**PROBLEM**:
Translate this sentence from the unified memory excerpt below into Spanish: "In unified memory builds, we would need to somehow swap in a unified memory buffer here and copy it to NEURON's buffer as needed."

**EXCERPT**:
┌──

Probably both the NrnFastImem and TrajectoryRequests structs should inherit from MemoryManaged, or we should otherwise make sure they are allocated in unified memory in these builds.
There is another issue with TrajectoryRequests::varrays, which is allocated by NEURON, but which is assumed to have a device version that is writeable from the device: https://github.com/BlueBrain/CoreNeuron/blob/df95ceaf1f0bffd2000b1942ca2ba4211e7a74b0/coreneuron/sim/fadvance_core.cpp#L301
In unified memory builds, we would need to somehow swap in a unified memory buffer here and copy it to NEURON's buffer as needed.

└──

**DATA SHOWN**:
┌──

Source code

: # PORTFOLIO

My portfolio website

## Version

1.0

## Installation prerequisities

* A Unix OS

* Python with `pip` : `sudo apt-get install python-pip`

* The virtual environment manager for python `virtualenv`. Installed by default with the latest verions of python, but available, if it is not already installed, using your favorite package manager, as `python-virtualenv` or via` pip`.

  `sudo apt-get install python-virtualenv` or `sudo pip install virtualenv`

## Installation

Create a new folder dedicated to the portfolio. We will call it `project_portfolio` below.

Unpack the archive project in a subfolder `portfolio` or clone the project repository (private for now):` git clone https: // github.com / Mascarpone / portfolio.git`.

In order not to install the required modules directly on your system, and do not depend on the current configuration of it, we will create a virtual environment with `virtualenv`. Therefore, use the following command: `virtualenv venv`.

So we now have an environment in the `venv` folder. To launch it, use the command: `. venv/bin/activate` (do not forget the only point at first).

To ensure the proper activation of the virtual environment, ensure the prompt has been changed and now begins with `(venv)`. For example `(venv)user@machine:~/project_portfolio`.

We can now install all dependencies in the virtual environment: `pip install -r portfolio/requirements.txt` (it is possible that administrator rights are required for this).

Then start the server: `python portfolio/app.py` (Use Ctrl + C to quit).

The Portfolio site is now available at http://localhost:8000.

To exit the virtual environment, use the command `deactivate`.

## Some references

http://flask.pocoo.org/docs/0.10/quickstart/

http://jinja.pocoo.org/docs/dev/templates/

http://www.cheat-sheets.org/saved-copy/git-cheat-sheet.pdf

└──

**RESPONSE AREA**:
En las compilaciones con memoria unificada, tendríamos que, de alguna manera, sustituir aquí un búfer de memoria unificada y copiarlo al búfer de NEURON según sea necesario.